## [INSTRUCTIONS FOR THE TASK]
Extract every line of the data below and reproduce it without any change.

Dataset entries:

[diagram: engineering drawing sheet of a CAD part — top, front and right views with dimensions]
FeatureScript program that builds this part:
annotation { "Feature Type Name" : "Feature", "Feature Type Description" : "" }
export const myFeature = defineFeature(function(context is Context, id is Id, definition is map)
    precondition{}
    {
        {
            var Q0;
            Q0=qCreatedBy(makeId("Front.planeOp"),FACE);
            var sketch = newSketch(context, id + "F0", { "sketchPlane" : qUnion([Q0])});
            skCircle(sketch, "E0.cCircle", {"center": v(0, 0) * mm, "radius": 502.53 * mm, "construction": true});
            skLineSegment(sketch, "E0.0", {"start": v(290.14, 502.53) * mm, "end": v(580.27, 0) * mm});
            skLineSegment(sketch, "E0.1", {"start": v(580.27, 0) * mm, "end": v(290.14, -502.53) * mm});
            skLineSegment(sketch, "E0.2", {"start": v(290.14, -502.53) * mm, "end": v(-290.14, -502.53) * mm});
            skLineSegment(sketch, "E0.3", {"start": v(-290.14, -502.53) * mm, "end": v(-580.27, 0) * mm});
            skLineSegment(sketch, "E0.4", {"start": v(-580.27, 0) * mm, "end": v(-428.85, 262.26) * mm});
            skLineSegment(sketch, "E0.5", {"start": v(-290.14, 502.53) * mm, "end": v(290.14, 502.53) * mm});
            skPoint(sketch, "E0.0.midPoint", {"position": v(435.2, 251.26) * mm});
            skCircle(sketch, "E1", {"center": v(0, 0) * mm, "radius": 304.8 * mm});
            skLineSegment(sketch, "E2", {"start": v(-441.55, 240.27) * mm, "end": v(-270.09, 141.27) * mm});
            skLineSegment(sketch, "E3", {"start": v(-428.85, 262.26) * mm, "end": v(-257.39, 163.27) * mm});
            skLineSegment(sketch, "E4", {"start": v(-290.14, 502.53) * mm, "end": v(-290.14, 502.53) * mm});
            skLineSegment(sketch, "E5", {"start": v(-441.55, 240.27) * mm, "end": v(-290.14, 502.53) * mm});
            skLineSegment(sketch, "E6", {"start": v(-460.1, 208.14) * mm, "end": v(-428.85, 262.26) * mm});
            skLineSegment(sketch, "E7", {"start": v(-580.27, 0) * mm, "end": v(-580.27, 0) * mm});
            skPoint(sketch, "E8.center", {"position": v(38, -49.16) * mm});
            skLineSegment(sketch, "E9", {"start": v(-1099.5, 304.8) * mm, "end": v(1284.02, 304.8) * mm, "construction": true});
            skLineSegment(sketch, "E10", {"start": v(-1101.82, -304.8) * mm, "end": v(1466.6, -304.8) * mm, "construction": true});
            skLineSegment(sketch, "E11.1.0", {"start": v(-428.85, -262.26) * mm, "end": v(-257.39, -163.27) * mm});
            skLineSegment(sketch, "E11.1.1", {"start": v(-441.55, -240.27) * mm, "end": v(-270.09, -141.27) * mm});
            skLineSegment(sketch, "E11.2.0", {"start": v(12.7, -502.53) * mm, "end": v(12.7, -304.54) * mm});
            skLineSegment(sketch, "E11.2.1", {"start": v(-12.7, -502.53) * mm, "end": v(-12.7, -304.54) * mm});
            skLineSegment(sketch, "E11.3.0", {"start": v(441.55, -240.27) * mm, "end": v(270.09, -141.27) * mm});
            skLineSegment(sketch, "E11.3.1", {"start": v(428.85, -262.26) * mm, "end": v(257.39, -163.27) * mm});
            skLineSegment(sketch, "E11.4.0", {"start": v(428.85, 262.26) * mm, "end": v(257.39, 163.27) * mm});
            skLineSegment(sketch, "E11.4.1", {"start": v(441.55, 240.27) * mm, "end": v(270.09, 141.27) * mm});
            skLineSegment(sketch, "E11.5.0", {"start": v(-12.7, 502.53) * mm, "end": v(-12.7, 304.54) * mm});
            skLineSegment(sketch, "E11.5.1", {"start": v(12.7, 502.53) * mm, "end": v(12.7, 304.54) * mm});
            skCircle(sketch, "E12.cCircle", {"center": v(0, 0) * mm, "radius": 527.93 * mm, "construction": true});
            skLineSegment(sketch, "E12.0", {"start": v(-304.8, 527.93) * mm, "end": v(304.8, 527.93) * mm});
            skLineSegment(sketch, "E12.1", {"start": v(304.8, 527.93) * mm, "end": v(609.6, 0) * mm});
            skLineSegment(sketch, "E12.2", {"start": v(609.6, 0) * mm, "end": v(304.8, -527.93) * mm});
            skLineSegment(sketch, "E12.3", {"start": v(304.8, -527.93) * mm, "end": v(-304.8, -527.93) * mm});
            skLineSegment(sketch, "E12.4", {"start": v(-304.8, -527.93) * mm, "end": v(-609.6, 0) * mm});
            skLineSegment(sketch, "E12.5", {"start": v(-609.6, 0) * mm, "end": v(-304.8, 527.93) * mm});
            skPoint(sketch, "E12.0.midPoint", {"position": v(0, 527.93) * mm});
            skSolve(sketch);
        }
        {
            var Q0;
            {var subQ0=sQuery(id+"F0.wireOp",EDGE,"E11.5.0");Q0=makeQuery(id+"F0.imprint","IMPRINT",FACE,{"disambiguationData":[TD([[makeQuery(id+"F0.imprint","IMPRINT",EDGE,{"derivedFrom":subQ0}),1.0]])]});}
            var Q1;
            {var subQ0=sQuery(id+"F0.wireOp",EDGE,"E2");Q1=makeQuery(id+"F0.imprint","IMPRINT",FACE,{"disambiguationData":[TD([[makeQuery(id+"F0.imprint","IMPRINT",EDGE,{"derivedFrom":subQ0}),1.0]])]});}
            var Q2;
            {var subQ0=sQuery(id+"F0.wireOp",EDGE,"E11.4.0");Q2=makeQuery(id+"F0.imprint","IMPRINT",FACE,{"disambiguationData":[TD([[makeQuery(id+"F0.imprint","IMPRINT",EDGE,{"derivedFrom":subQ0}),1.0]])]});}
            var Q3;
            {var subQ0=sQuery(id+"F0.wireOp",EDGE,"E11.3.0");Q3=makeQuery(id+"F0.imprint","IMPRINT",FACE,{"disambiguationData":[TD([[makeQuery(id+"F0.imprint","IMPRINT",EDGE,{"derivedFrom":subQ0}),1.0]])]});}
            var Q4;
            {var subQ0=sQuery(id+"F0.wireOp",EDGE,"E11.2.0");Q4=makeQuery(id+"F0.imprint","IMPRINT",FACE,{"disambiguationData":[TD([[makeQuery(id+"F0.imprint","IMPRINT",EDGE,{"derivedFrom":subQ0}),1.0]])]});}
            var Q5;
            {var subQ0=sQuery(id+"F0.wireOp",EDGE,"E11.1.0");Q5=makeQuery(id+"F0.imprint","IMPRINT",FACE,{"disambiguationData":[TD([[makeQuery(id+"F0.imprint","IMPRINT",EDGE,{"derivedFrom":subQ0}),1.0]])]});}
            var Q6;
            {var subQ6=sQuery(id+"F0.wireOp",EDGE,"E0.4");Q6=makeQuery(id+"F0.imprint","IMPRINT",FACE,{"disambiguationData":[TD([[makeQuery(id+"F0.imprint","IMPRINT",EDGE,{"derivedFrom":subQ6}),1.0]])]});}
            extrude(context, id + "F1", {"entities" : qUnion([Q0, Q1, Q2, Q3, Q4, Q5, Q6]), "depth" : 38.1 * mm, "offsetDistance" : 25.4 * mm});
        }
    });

## [PROBLEM SOLUTION]
[diagram: engineering drawing sheet of a CAD part — top, front and right views with dimensions]
FeatureScript program that builds this part:
annotation { "Feature Type Name" : "Feature", "Feature Type Description" : "" }
export const myFeature = defineFeature(function(context is Context, id is Id, definition is map)
    precondition{}
    {
        {
            var Q0;
            Q0=qCreatedBy(makeId("Front.planeOp"),FACE);
            var sketch = newSketch(context, id + "F0", { "sketchPlane" : qUnion([Q0])});
            skCircle(sketch, "E0.cCircle", {"center": v(0, 0) * mm, "radius": 502.53 * mm, "construction": true});
            skLineSegment(sketch, "E0.0", {"start": v(290.14, 502.53) * mm, "end": v(580.27, 0) * mm});
            skLineSegment(sketch, "E0.1", {"start": v(580.27, 0) * mm, "end": v(290.14, -502.53) * mm});
            skLineSegment(sketch, "E0.2", {"start": v(290.14, -502.53) * mm, "end": v(-290.14, -502.53) * mm});
            skLineSegment(sketch, "E0.3", {"start": v(-290.14, -502.53) * mm, "end": v(-580.27, 0) * mm});
            skLineSegment(sketch, "E0.4", {"start": v(-580.27, 0) * mm, "end": v(-428.85, 262.26) * mm});
            skLineSegment(sketch, "E0.5", {"start": v(-290.14, 502.53) * mm, "end": v(290.14, 502.53) * mm});
            skPoint(sketch, "E0.0.midPoint", {"position": v(435.2, 251.26) * mm});
            skCircle(sketch, "E1", {"center": v(0, 0) * mm, "radius": 304.8 * mm});
            skLineSegment(sketch, "E2", {"start": v(-441.55, 240.27) * mm, "end": v(-270.09, 141.27) * mm});
            skLineSegment(sketch, "E3", {"start": v(-428.85, 262.26) * mm, "end": v(-257.39, 163.27) * mm});
            skLineSegment(sketch, "E4", {"start": v(-290.14, 502.53) * mm, "end": v(-290.14, 502.53) * mm});
            skLineSegment(sketch, "E5", {"start": v(-441.55, 240.27) * mm, "end": v(-290.14, 502.53) * mm});
            skLineSegment(sketch, "E6", {"start": v(-460.1, 208.14) * mm, "end": v(-428.85, 262.26) * mm});
            skLineSegment(sketch, "E7", {"start": v(-580.27, 0) * mm, "end": v(-580.27, 0) * mm});
            skPoint(sketch, "E8.center", {"position": v(38, -49.16) * mm});
            skLineSegment(sketch, "E9", {"start": v(-1099.5, 304.8) * mm, "end": v(1284.02, 304.8) * mm, "construction": true});
            skLineSegment(sketch, "E10", {"start": v(-1101.82, -304.8) * mm, "end": v(1466.6, -304.8) * mm, "construction": true});
            skLineSegment(sketch, "E11.1.0", {"start": v(-428.85, -262.26) * mm, "end": v(-257.39, -163.27) * mm});
            skLineSegment(sketch, "E11.1.1", {"start": v(-441.55, -240.27) * mm, "end": v(-270.09, -141.27) * mm});
            skLineSegment(sketch, "E11.2.0", {"start": v(12.7, -502.53) * mm, "end": v(12.7, -304.54) * mm});
            skLineSegment(sketch, "E11.2.1", {"start": v(-12.7, -502.53) * mm, "end": v(-12.7, -304.54) * mm});
            skLineSegment(sketch, "E11.3.0", {"start": v(441.55, -240.27) * mm, "end": v(270.09, -141.27) * mm});
            skLineSegment(sketch, "E11.3.1", {"start": v(428.85, -262.26) * mm, "end": v(257.39, -163.27) * mm});
            skLineSegment(sketch, "E11.4.0", {"start": v(428.85, 262.26) * mm, "end": v(257.39, 163.27) * mm});
            skLineSegment(sketch, "E11.4.1", {"start": v(441.55, 240.27) * mm, "end": v(270.09, 141.27) * mm});
            skLineSegment(sketch, "E11.5.0", {"start": v(-12.7, 502.53) * mm, "end": v(-12.7, 304.54) * mm});
            skLineSegment(sketch, "E11.5.1", {"start": v(12.7, 502.53) * mm, "end": v(12.7, 304.54) * mm});
            skCircle(sketch, "E12.cCircle", {"center": v(0, 0) * mm, "radius": 527.93 * mm, "construction": true});
            skLineSegment(sketch, "E12.0", {"start": v(-304.8, 527.93) * mm, "end": v(304.8, 527.93) * mm});
            skLineSegment(sketch, "E12.1", {"start": v(304.8, 527.93) * mm, "end": v(609.6, 0) * mm});
            skLineSegment(sketch, "E12.2", {"start": v(609.6, 0) * mm, "end": v(304.8, -527.93) * mm});
            skLineSegment(sketch, "E12.3", {"start": v(304.8, -527.93) * mm, "end": v(-304.8, -527.93) * mm});
            skLineSegment(sketch, "E12.4", {"start": v(-304.8, -527.93) * mm, "end": v(-609.6, 0) * mm});
            skLineSegment(sketch, "E12.5", {"start": v(-609.6, 0) * mm, "end": v(-304.8, 527.93) * mm});
            skPoint(sketch, "E12.0.midPoint", {"position": v(0, 527.93) * mm});
            skSolve(sketch);
        }
        {
            var Q0;
            {var subQ0=sQuery(id+"F0.wireOp",EDGE,"E11.5.0");Q0=makeQuery(id+"F0.imprint","IMPRINT",FACE,{"disambiguationData":[TD([[makeQuery(id+"F0.imprint","IMPRINT",EDGE,{"derivedFrom":subQ0}),1.0]])]});}
            var Q1;
            {var subQ0=sQuery(id+"F0.wireOp",EDGE,"E2");Q1=makeQuery(id+"F0.imprint","IMPRINT",FACE,{"disambiguationData":[TD([[makeQuery(id+"F0.imprint","IMPRINT",EDGE,{"derivedFrom":subQ0}),1.0]])]});}
            var Q2;
            {var subQ0=sQuery(id+"F0.wireOp",EDGE,"E11.4.0");Q2=makeQuery(id+"F0.imprint","IMPRINT",FACE,{"disambiguationData":[TD([[makeQuery(id+"F0.imprint","IMPRINT",EDGE,{"derivedFrom":subQ0}),1.0]])]});}
            var Q3;
            {var subQ0=sQuery(id+"F0.wireOp",EDGE,"E11.3.0");Q3=makeQuery(id+"F0.imprint","IMPRINT",FACE,{"disambiguationData":[TD([[makeQuery(id+"F0.imprint","IMPRINT",EDGE,{"derivedFrom":subQ0}),1.0]])]});}
            var Q4;
            {var subQ0=sQuery(id+"F0.wireOp",EDGE,"E11.2.0");Q4=makeQuery(id+"F0.imprint","IMPRINT",FACE,{"disambiguationData":[TD([[makeQuery(id+"F0.imprint","IMPRINT",EDGE,{"derivedFrom":subQ0}),1.0]])]});}
            var Q5;
            {var subQ0=sQuery(id+"F0.wireOp",EDGE,"E11.1.0");Q5=makeQuery(id+"F0.imprint","IMPRINT",FACE,{"disambiguationData":[TD([[makeQuery(id+"F0.imprint","IMPRINT",EDGE,{"derivedFrom":subQ0}),1.0]])]});}
            var Q6;
            {var subQ6=sQuery(id+"F0.wireOp",EDGE,"E0.4");Q6=makeQuery(id+"F0.imprint","IMPRINT",FACE,{"disambiguationData":[TD([[makeQuery(id+"F0.imprint","IMPRINT",EDGE,{"derivedFrom":subQ6}),1.0]])]});}
            extrude(context, id + "F1", {"entities" : qUnion([Q0, Q1, Q2, Q3, Q4, Q5, Q6]), "depth" : 38.1 * mm, "offsetDistance" : 25.4 * mm});
        }
    });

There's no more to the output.